As much as I would like to write code for the lehman, in this day and age it's extremely hard to do. Loops, indirect addressing, standard sub-routines, standard tags and AOI's allow me to build 80% of my code in a matter of hours(this applies to any system, the time may vary due system size). The remaining 20% is process related, and takes longer as every system is different. I don't see how I could achieve this type of efficiency if I didn't standardize. After all, "Motors", "Solenoids", "pilots" are universal to every system. "Oil Pumps", "Fire System", "Gas Compressors" are not.

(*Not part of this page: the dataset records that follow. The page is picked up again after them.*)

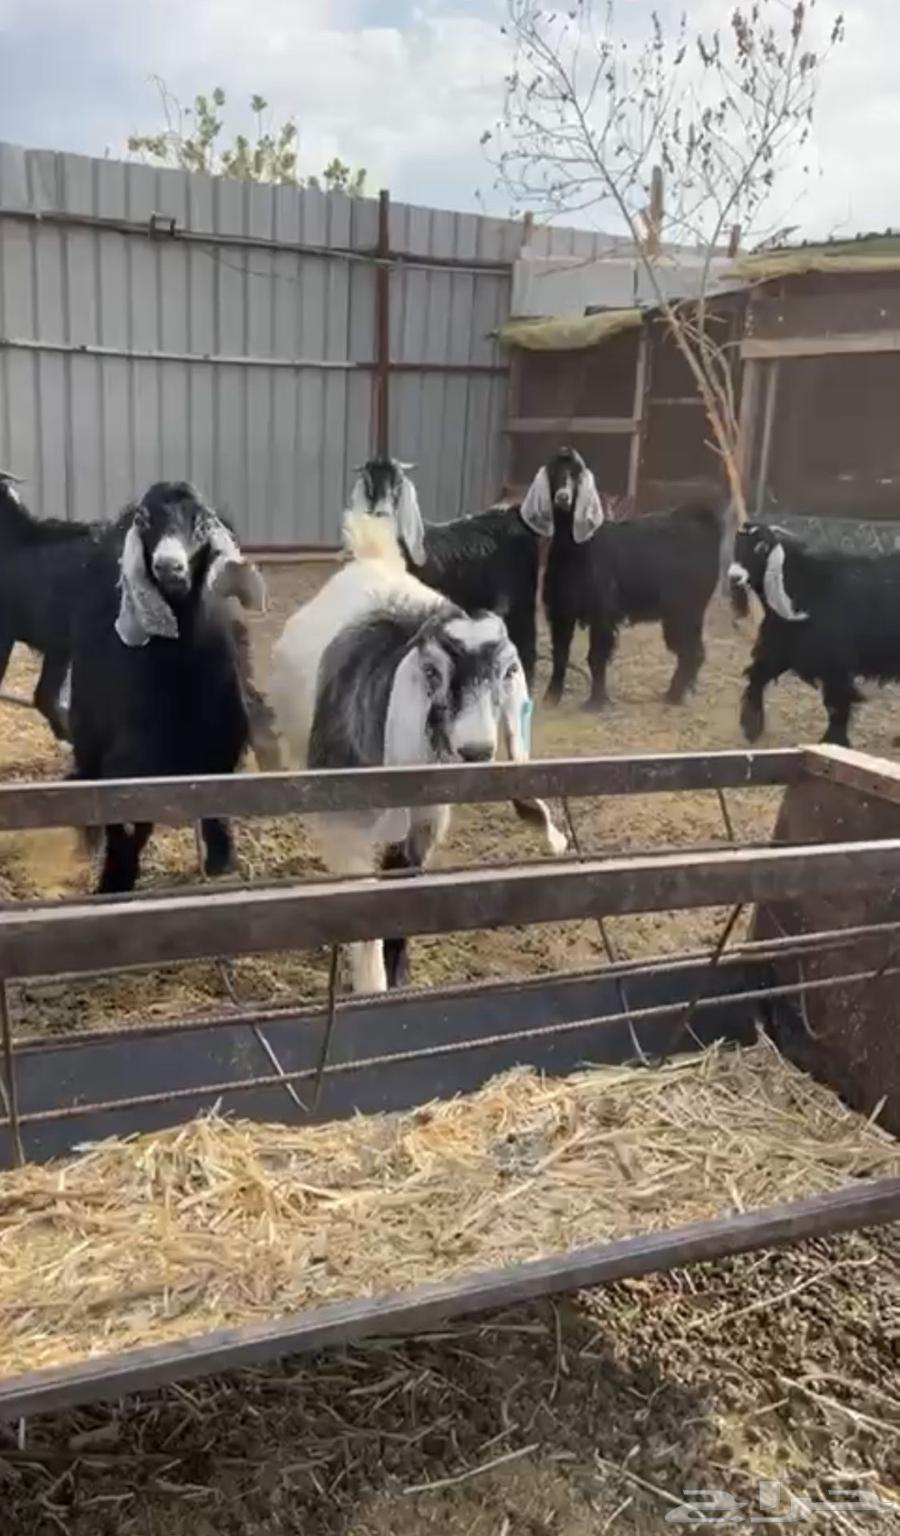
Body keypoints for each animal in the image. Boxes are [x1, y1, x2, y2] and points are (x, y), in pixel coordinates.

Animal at [68, 481, 266, 893]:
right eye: (145, 520)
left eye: (203, 524)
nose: (169, 566)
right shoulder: (128, 761)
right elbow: (127, 824)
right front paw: (114, 882)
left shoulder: (220, 744)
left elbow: (216, 799)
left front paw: (221, 859)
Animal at [269, 509, 567, 995]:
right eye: (432, 672)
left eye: (508, 673)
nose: (477, 750)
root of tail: (372, 555)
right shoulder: (345, 826)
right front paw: (371, 987)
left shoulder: (425, 821)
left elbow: (403, 888)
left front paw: (399, 978)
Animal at [521, 447, 734, 709]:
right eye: (553, 473)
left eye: (577, 475)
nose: (563, 497)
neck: (578, 548)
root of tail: (703, 521)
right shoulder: (561, 611)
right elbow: (560, 654)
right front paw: (551, 697)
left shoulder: (602, 613)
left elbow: (596, 656)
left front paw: (596, 702)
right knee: (693, 650)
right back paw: (676, 693)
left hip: (685, 610)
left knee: (691, 651)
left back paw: (673, 696)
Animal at [728, 521, 900, 747]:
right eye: (737, 543)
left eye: (762, 547)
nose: (734, 576)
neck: (805, 588)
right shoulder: (780, 650)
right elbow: (757, 676)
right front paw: (752, 727)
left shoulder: (836, 667)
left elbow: (837, 706)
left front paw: (833, 743)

I am confused by the "straight logic" remark, are you saying that a single sub-routine of 1000 rungs of logic is easier to follow than 10 sub-routines of 100 rungs each? I certainly don't agree with that, but then it's personal preference at that point.

But, in your example simply creating alias tags might clear up a lot of the confusion you are experiencing. In the end, everyone is different, some have better methods than others and some have different perspectives than others.
I couldn't agree with you more, unfortunitly its a dog eat dog world, we are only given so much time to do what needs to get done. Only thing I would add is if you plan up front you can optimize the code with user defined tags and add on instructions. these will definitly be your friend in the long run.